Political and media elites, whose default position is to focus on the horse race (and the personalities associated with it), are quick to dismiss fights over agendas and platforms. With no sense of history, they imagine politics as little more than a progression from one dominant figure to the next. Movements, and the political trends and progressions that extend from movement-oriented campaigns, are invariably dismissed.
But it was a movement, and a movement politics, that forced the Democratic Party to embrace a more muscular civil-rights platform than Harry Truman wanted in 1948; it was a movement, and movement politics, that began to open up the Democratic Party in ways that Lyndon Johnson had resisted in 1964. And it was the dismissal of movements, and movement politics, that proved to be disastrous for the Democratic Party in 1968.
This is not 1968. The issues are different and the political processes are different. Conventions are more managed. And parties have come to see their quadrennial gatherings less as opportunities to frame their own future and that of the country and more as marketing moments.
But 2016 is the most volatile political year since 1968. And the responses of the parties to it will define not just political organizations but the politics of this year and the years to come.
So what Bernie Sanders is talking about matters. It does not mean that he will get what he wants at the convention. It does not mean that Hillary Clinton, who has her own vision and her own strategies, should accept every proposal that Sanders or broader movements make. There are no guarantees that the Democratic Party can or will run in 2016 on “the strongest progressive agenda that any political party has ever seen.”

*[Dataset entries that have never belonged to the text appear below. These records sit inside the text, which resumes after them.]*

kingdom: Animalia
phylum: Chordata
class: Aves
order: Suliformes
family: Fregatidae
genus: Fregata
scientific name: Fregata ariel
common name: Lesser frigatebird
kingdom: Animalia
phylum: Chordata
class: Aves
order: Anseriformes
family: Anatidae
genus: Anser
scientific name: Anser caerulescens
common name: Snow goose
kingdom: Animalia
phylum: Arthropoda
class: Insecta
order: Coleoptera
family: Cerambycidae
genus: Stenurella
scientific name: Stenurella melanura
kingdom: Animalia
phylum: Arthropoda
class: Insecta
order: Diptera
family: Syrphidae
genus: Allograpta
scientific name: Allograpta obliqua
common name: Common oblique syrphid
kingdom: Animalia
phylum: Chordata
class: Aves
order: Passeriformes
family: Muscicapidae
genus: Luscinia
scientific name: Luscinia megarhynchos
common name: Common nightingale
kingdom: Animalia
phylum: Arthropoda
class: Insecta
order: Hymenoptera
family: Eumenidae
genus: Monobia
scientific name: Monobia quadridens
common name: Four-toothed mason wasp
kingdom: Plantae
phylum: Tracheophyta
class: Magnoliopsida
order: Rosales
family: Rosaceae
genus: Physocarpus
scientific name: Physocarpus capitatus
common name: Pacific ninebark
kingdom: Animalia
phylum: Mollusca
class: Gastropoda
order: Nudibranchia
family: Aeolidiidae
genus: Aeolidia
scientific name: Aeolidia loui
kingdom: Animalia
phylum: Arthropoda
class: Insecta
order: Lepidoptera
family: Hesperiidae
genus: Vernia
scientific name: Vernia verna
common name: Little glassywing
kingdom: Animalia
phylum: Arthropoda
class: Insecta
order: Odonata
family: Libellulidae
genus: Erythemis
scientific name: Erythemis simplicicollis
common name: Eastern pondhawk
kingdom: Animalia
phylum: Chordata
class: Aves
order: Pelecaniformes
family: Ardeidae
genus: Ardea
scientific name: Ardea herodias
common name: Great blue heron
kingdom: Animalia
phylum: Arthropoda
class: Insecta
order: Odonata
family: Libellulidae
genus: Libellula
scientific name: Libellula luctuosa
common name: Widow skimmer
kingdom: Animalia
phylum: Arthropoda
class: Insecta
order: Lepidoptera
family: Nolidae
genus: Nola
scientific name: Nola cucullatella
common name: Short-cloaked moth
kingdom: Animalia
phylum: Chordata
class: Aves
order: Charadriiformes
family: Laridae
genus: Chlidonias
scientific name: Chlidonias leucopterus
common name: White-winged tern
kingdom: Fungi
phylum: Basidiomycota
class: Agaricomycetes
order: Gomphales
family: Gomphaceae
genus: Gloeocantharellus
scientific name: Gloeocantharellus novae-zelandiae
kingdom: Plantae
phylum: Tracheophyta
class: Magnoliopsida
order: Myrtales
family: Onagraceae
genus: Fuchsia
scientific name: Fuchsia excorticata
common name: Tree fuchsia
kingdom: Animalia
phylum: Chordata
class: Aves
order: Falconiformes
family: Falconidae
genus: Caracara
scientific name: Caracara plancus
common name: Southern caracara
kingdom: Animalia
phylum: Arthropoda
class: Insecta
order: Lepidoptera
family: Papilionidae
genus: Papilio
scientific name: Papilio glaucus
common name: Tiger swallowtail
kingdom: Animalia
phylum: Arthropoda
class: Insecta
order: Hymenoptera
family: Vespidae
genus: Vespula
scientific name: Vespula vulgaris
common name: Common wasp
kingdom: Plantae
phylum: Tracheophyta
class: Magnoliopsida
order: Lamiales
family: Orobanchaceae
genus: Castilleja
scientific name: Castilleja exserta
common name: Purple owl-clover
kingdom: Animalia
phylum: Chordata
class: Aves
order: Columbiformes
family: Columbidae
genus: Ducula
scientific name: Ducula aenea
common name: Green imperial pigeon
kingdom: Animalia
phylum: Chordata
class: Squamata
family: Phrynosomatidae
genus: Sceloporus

But no one should buy into the fantasy that this discussion is inconsequential. Platform debates always matter. That’s why the candidates (front-runners and challengers) always take them seriously; that’s why key players in political parties (governor, mayors, legislators, union leaders) participate in them; that’s why interest groups try so hard to influence them.
Platforms define parties, not just for the purposes of a campaign but for the future. It mattered when the Democratic Party embraced civil rights in a meaningful way in 1948, and in a more meaningful way in 1960 and 1964. It mattered in the 1980s when the Democratic Party moved (at the behest of the Rev. Jesse Jackson and his “Rainbow Coalition” campaigns) toward more aggressive opposition to South African apartheid, and when it moved (at the behest of the Jackson and Gary Hart campaigns of 1984) toward an embrace of the principle that the United States should work with allies rather than engage in unilateral military action. It mattered when the Democratic Party began to embrace LGBTQ rights in a meaningful way in its 1980 platform, and when it embraced marriage equality in 2012.
And it matters, now, that Sanders is talking about “put[ting] together the strongest progressive agenda that any political party has ever seen.”
For Sanders and his allies, along with progressives who have backed Clinton, the effort itself is consequential—not just in terms of framing the party’s immediate agenda but also in terms of framing the future of our politics.
“We could afford to lose the vote,” explained the Rev. Jesse Jackson, after waging critical platform fights in 1984. “Issues are negotiable. We could not afford to avoid raising the right questions. Our self-respect and our moral integrity were at stake. Our heads are perhaps bloody, but unbowed. Our back is straight and our vision is clear.”
What was true three decades ago remains true now: Platform fights on issues of conscience and consequence, inspired by insurgent campaigns and insurgent movements, are always worth waging.